* [Request]
Continue the passage on the watercraft's lift-propulsion assembly, starting right after its last sentence.

* [Source passage]
The propulsion unit 64 includes a rotor 70 rotatable about a rotating axis 72. In this embodiment the rotor 70 is a propeller 70 having blades that, when rotated about the rotating axis 72, transform rotational power into linear thrust by acting upon water. It is contemplated that the propeller 70 could be another type of rotor in other embodiments such as an impeller. The propulsion unit 64 also has a duct 74 surrounding the propeller 70 so as to improve the efficiency of the propeller 70.

The lift-propulsion assembly 60 has an electric motor 76 (FIG. 16) for driving the propeller 70 of the propulsion unit 64. In particular, the electric motor 76 has a driving shaft (not shown) that is operatively connected to a propeller shaft 71 that is connected to the propeller 70 to allow the electric motor 76 to rotate the propeller 70 about the rotating axis 72. As can be seen, in this embodiment, the electric motor 76 is connected to a frame 80 of the lift-propulsion assembly 60. More specifically, the electric motor 76 is enclosed within the frame 80. The frame 80 is generally tubular and extends in a longitudinal direction of the watercraft (i.e., generally parallel to the center axis 25). In this embodiment, the electric motor 76 is a 6 kW motor, but other types of electric motors are contemplated.

[Dataset records]
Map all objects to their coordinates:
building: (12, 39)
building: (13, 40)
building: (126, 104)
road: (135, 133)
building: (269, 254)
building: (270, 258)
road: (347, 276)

* [Result]
In this embodiment, the electric motor 76 can be made to drive the propeller shaft 71 in both directions about the rotating axis 72. Therefore, the propeller 70 can provide forward or reverse thrust. Moreover, the propeller 70 can be driven in forward or reverse at the same time as the mast 52 is being moved between the different positions RP, DP1, DP2 in order to further facilitate movement of the mast 52.

An electrical assembly 82 is provided to work in conjunction with the electric motor 76. In particular, in this embodiment, the electrical assembly 82 has a battery 84 which stores energy for powering the electric motor 72 and an inverter 86 in electrical communication between the battery 84 and the electric motor 72. In this embodiment, the battery 84 has a nominal voltage of 48V and a capacity of 2.5 kWh, but batteries having other nominal voltages and power capacities are contemplated. The inverter 86 converts the direct current (DC) of the battery 84 to alternating current (AC) which powers the electric motor 76. As shown in FIG. 16, electrical wires 93 extend within the mast 52, within the channel 55 to electrically connect the electric motor 76 to the electrical assembly 82. It is contemplated that more than one battery 84 could be provided.

The electrical assembly 82 is supported by the buoyant body 12. In particular, the electrical assembly 82 is housed in the chamber 88 defined by the buoyant body 12. The part of the chamber 88 enclosing the electrical assembly 82 is accessible from the upper side 18 of the buoyant body 12, notably by removing the removable access panel 89. As can be seen in FIG. 9, the battery 84 is positioned in the chamber 88, adjacent a front end thereof.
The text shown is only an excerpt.